_Job_.
What is the number of lines in the records below holding the string "mikroskopu"? Reply with it and nothing else.

[Page-level text extractions]
——

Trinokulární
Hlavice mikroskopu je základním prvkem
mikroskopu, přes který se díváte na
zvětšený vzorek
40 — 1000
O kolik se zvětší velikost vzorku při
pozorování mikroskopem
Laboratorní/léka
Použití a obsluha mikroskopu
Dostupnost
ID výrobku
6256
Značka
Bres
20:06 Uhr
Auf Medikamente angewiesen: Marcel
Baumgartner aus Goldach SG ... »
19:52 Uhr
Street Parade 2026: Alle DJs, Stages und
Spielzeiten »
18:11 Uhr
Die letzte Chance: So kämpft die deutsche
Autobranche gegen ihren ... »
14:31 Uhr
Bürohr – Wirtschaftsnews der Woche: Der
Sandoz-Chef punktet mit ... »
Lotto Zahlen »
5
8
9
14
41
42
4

——

_Answer area_.
3